--- EXERCISE INSTRUCTIONS ---
Which lines below mention "that"? Pick each one out.

--- Stored data ---

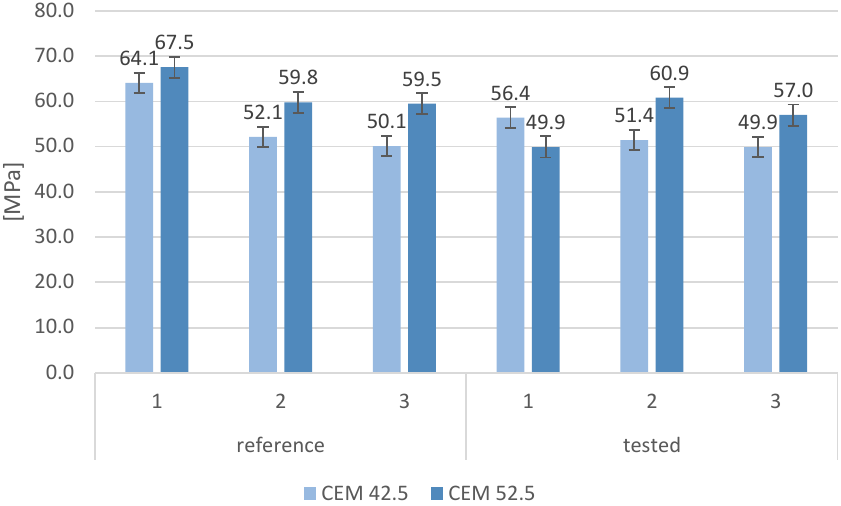
Figure 10. Compressive strength of samples after frost testing and compressive strength of reference samples.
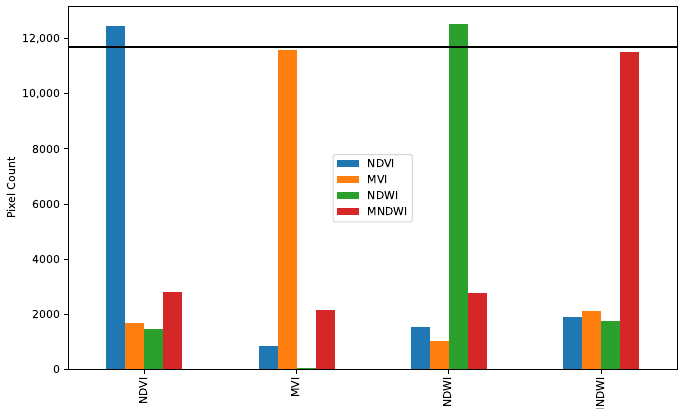
Figure 4. Importance of the indices used for the baseline refinement, represented as a count of the number of pixels identified as non-mangroves using the 44 reference sites using each index as a base. Using each index as the base (x-axis), the number of additional non-mangrove pixels identified using each of the other indices is shown. This illustrates that the NDVI and NDWI individually identified more non-mangrove pixels than the MNDWI and MVI pixels, but the MNDWI was more complementary to the other indices. Acronym definitions: normalised difference vegetation index (NDVI), normalised difference water index (NDWI), modified normalised difference water index (MNDWI), mangrove vegetation index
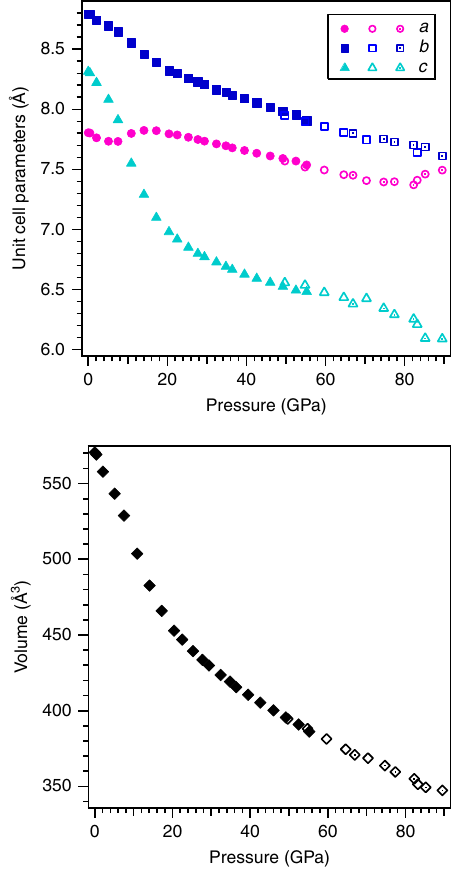
Fig. 2 The evolution of the unit-cell parameters of hurlbutite, CaBe 2 P 2 O 8 , along the compression. Filled, open and open with dots symbols correspond to high-pressure room-temperature experiments 1 – 3 , respectively. The errors are smaller than the size of the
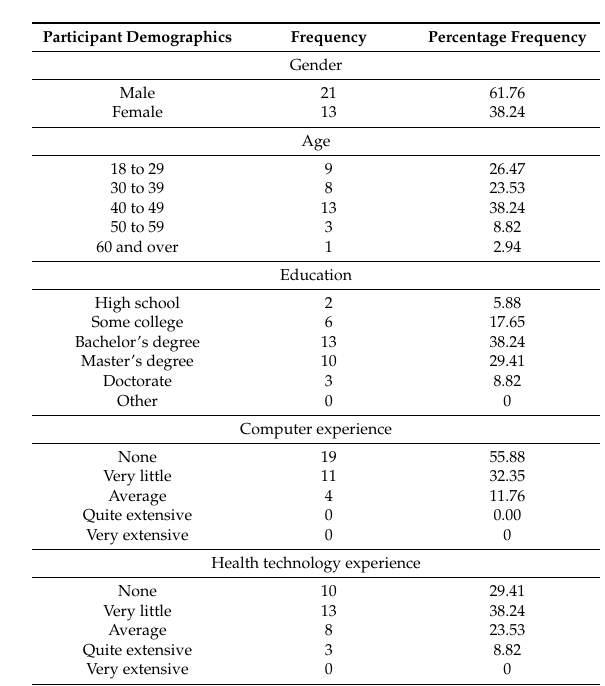
Table 1. Demographics of diary study participants ( n =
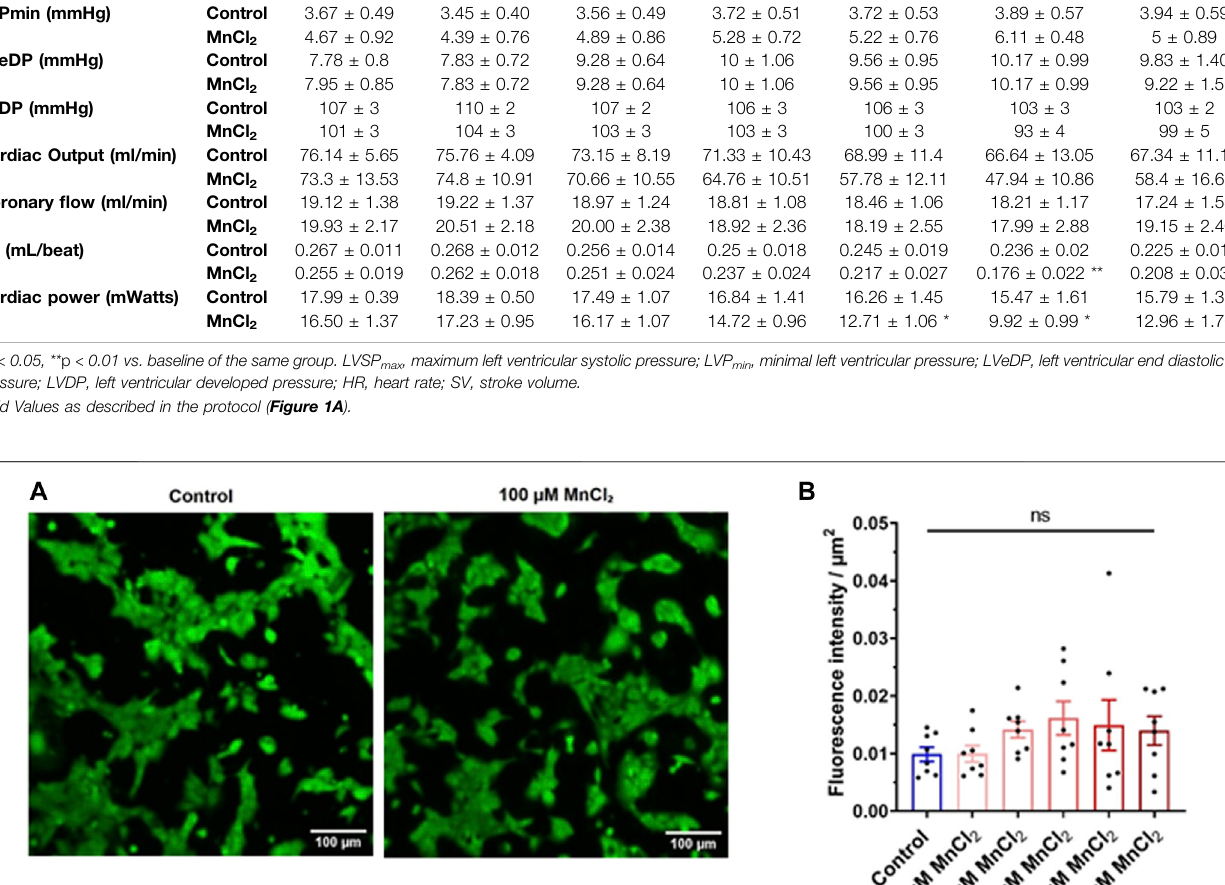
shows representative images of HL-1 under control condition and bathed with 100 µM MnCl 2 . Mean data indicates that micromolar concentration of MnCl 2 did not affect viability of HL-1 cardiac myocytes.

--- SOLVED EXERCISE ---
Figure 4. Importance of the indices used for the baseline refinement, represented as a count of the number of pixels identified as non-mangroves using the 44 reference sites using each index as a base. Using each index as the base (x-axis), the number of additional non-mangrove pixels identified using each of the other indices is shown. This illustrates that the NDVI and NDWI individually identified more non-mangrove pixels than the MNDWI and MVI pixels, but the MNDWI was more complementary to the other indices. Acronym definitions: normalised difference vegetation index (NDVI), normalised difference water index (NDWI), modified normalised difference water index (MNDWI), mangrove vegetation index
shows representative images of HL-1 under control condition and bathed with 100 µM MnCl 2 . Mean data indicates that micromolar concentration of MnCl 2 did not affect viability of HL-1 cardiac myocytes.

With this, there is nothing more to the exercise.